The African Queen, a novel by C.S. Forester

I just finished reading this book. Wow. Quite interesting for such a short novel. It’s set in the Congo, at the time when the Germans are trying to capture it from the Belgians. If you don’t know the story, it’s a pretty quick read—well-written and interesting. Nothing that requires too much analysis or contemplation, a true piece of entertainment that is really about the relationship of two people in unlikely circumstances.

It’s a good story, with a lovely bit of romance. I have added the movie to my library requests and am really looking forward to seeing Humphrey Bogart play a cockney engineer, and Katherine Hepburn play a minister’s sister. I think it will all come off pretty well.

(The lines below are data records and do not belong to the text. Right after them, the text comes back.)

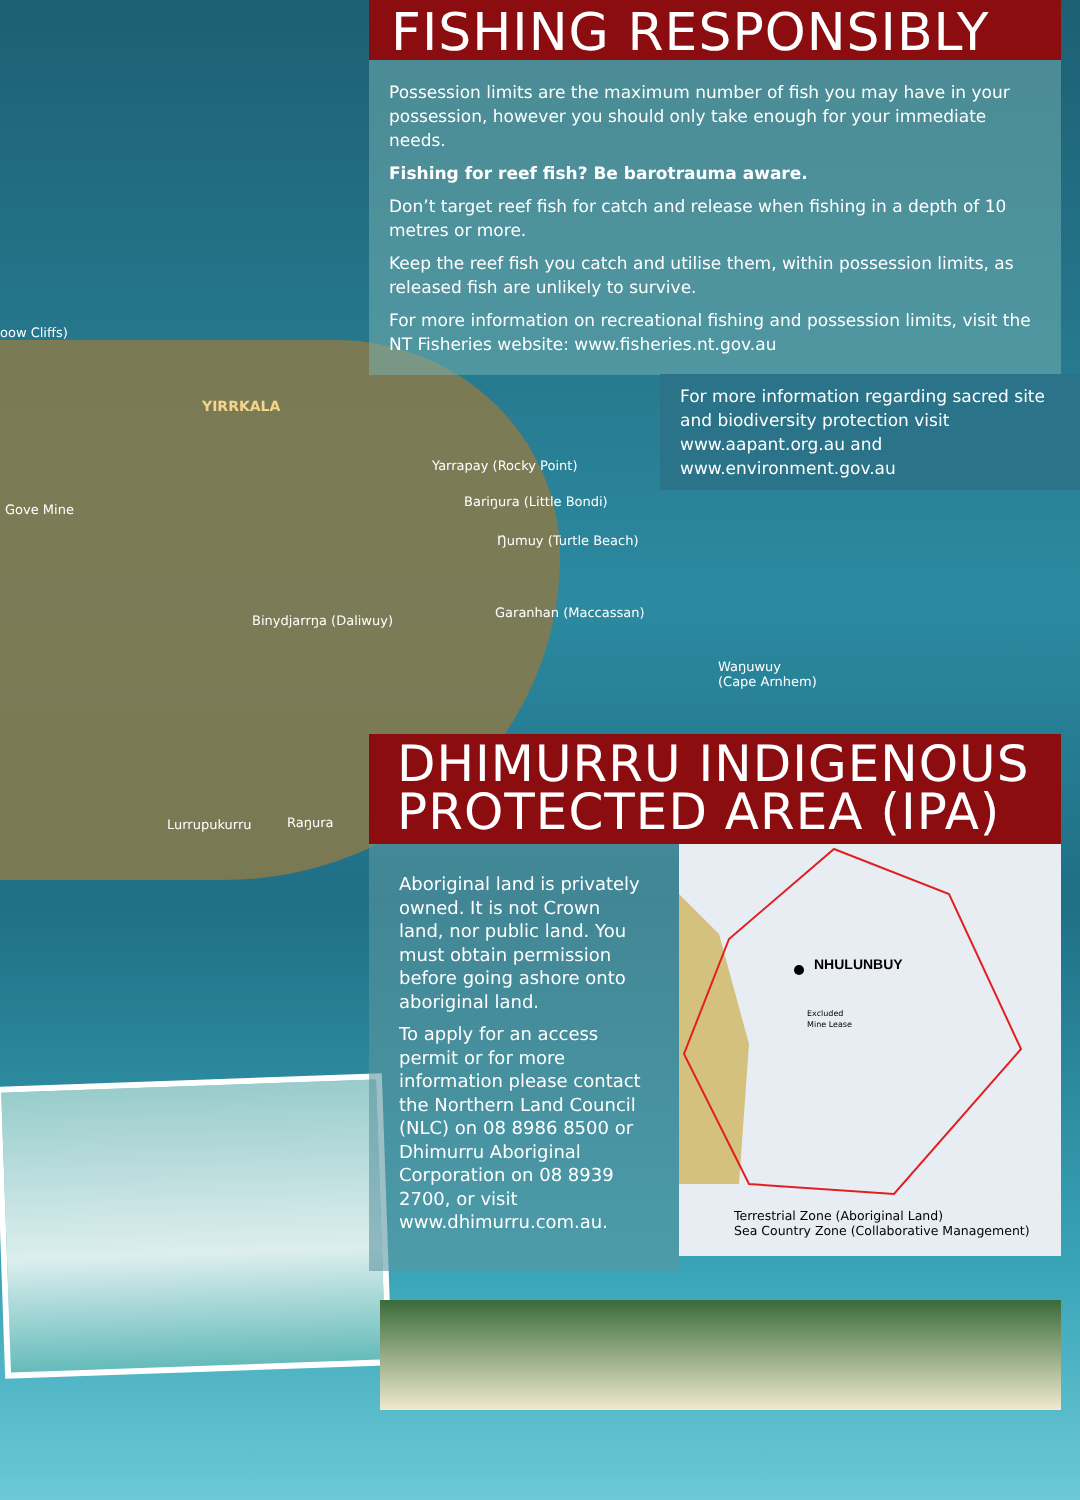FISHING RESPONSIBLY
Possession limits are the maximum number of fish you may have in your possession, however you should only take enough for your immediate needs.
Fishing for reef fish? Be barotrauma aware.
Don’t target reef fish for catch and release when fishing in a depth of 10 metres or more.
Keep the reef fish you catch and utilise them, within possession limits, as released fish are unlikely to survive.
For more information on recreational fishing and possession limits, visit the NT Fisheries website: www.fisheries.nt.gov.au
For more information regarding sacred site and biodiversity protection visit www.aapant.org.au and www.environment.gov.au
oow Cliffs)
YIRRKALA
Yarrapay (Rocky Point)
Gove Mine
Bariŋura (Little Bondi)
Ŋumuy (Turtle Beach)
Garanhan (Maccassan)
Binydjarrŋa (Daliwuy)
Waŋuwuy
(Cape Arnhem)
Lurrupukurru Raŋura
DHIMURRU INDIGENOUS PROTECTED AREA (IPA)
Aboriginal land is privately owned. It is not Crown land, nor public land. You must obtain permission before going ashore onto aboriginal land.
To apply for an access permit or for more information please contact the Northern Land Council (NLC) on 08 8986 8500 or Dhimurru Aboriginal Corporation on 08 8939 2700, or visit www.dhimurru.com.au.
NHULUNBUY
Excluded
Mine Lease
Terrestrial Zone (Aboriginal Land)
Sea Country Zone (Collaborative Management)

While I was reading the book, I came across several words that I either didn’t recognize at all, or knew but didn’t fully understand. When this happens once, I just kind of skim over the word, but when it happens several times, as it did with this novel, I think it’s fun to look words up. It’s an opportunity to expand my vocabulary. I know that there is this idea that we are supposed to use the most simplistic form of words available for clarity, etc. but that must be balanced with the opportunity we have to develop nuance in our meaning by using more refined words. That is my justification anyway for trying to expand my vocabulary.

Here are the 5 words that I came across, their sentences to give them context, and their heretofore unknown meanings (from the Pocket Oxford English Dictionary-my copy is from 1996):

1. Surfeit: “Surfeit was yet to come.”

Meaning: an excess,  esp. in eating or drinking

2. Casuistry: “All the same, and in a fashion completely devoid of casuistry, Rose was appreciative of the difference between business and pleasure.”

Meaning: person who uses clever but false reasoning in matters of conscience, etc

3. Uxorious: “As it was, the discussion ended eventually, as was quite inevitable, in Allnutt’s saying that ‘he would see what he could do,’ just as some other uxorious husband in civilization might see what could be done about buying a new drawing-room suite.”

Meaning: greatly or excessively fond of one’s wife

4. Objurgations: “‘Which way are they going?’ asked Rose, cutting through his objurgations.”

Meaning: a harsh rebuke (according to Merriam-Webster as it was not listed in my pocket dictionary)

5. Peroration: “This peroration annoyed the President; it was almost impertinence on the part of a mere lieutenant to tell a commander what was the extent of his powers.”